Start of Supplied text
However, the trends observed for the maximum cycle speed for each technique in Figure 2 are different between FPGAs. This result is due to the difference in interconnecting strategies employed in both architectures. Xilinx utilizes a hierarchical scheme in which interconnect paths vary in CLB span lengths; while the Altera architecture uses row and column interconnects that span the whole device. For Xilinx, Wallace implementation results are seen to converge with vector and array for increasing input bit sizes. For Altera there is a distinct difference between them. This is because the vector and array based techniques make high use of the static carry interconnect, thus reducing the routing demand placed on the general purpose interconnect. Since the Wallace technique does not propagate any carry values, it makes no use of the carry interconnect and thus places a higher demand on the general routing interconnects. Results show that the Altera architecture is able to sustain more consistent routing delays for increasing bit input sizes through the use of spanning interconnects than the Xilinx hierarchical length interconnect architecture. This has been verified by analysis of routing floor-plans produced by the routing tools used. As routing channels become congested, determining alternate paths to establish routes requires more effort for the Xilinx interconnect than Altera.
Fig. 2. Multiplier implementation delay for Xilinx and Altera Devices
The Carry Save/Propagate (CSP) multiplication technique was developed as a hybrid between pipelined vector and carry save multiplication techniques to provide a configurable balance between LC counts, maximum clocking frequency and interconnect type utilization (i.e. static carry and general purpose). By making the carry propagation length within the multiplier a design parameter, the CSP technique establishes a continuum of multiplier instances and implementation results between the extreme cases of parallel add vector based and Wallace multiplication techniques.
End of Supplied text
### Complete the following:
a – In the FPGA multiplier passage, what interconnect scheme does Xilinx use?
b – Pick up the FPGA multiplier passage after its last sentence and keep writing it.
The data that follows is separate material, unrelated to the FPGA multiplier passage.
Start of Provided data
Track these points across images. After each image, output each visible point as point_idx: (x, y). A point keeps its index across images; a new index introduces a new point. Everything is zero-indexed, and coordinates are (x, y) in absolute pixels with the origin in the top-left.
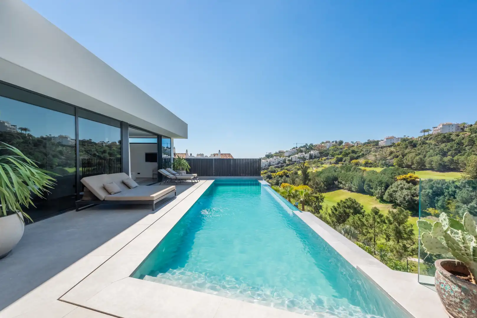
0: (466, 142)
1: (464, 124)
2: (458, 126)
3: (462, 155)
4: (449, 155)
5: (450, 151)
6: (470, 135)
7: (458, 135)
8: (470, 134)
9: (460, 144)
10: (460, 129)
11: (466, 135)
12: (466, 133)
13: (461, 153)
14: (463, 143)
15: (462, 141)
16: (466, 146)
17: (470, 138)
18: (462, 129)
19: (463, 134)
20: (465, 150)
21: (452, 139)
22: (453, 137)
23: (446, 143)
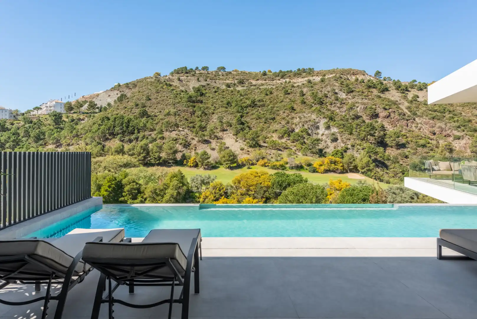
0: (21, 132)
1: (17, 111)
2: (11, 112)
3: (21, 148)
4: (7, 148)
5: (8, 142)
6: (24, 125)
7: (12, 124)
8: (23, 123)
9: (16, 134)
10: (13, 117)
11: (20, 124)
12: (20, 122)
13: (20, 145)
14: (19, 134)
15: (18, 131)
16: (23, 137)
17: (25, 129)
18: (14, 116)
19: (17, 123)
20: (22, 142)
21: (7, 127)
22: (8, 125)
23: (2, 132)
End of Provided data
### Solved problems:
a – A hierarchical scheme in which interconnect paths vary in CLB span lengths.

b –
Fig. 3. 16-bit CSP multiplier example with an 8-bit carry propagation length.
In Figure 3 an example of the bit operations within a 16-bit CSP multiplier of propagation length 8 is shown. The initial array of partial products is shown at the first level (L1). These are then added in parallel to produce n/2=8 results producing 16 carry values at the 8-bit wide defined boundaries. The CSP technique maintains carry values in two ways. At each level they are registered as either a carry-in for the next stage of addition, or to be accumulated with other carry values for later addition to the partial product values (denoted respectively as black or grey). Two sets of values progress throughout the operation of the CSP multiplier, these being the accumulated values of the partial products, and the accumulated carry-save values. Add operations are performed in each set to reduce the number of values. At certain stages, additions using accumulated carry values occur (denoted by the dotted oval). The addition operations continue until the height of the array of values is reduced to one and no carry values remain as in L7.
CSP multiplier implementations were performed with the carry propagates parameter set both to 4 and 8 bits on both FPGA architectures. Results for the LC count and resulting maximum clocking frequency can be viewed in Figures 1 and 2 respectively. For increasing carry propagate length, the LC count is reduced as is the clocking frequency. In Figure 4 the utilization function is graphed on a log scale for each multiplication technique against each FPGA architecture. For the CSP multiplier, the Altera architecture appears able to leverage logic requirements by balancing the use of the static carry interconnect and general purpose routing. Thus providing higher device utilization, i.e. the shorter the carry propagation length, the higher the LC count and the higher the clocking frequency. The Xilinx architecture shows an utilization increase, but not one significant enough to show an effective balance between the use of interconnect types for the required LC count.
Fig. 4. Multiplier implementation delay for Xilinx and Altera Devices.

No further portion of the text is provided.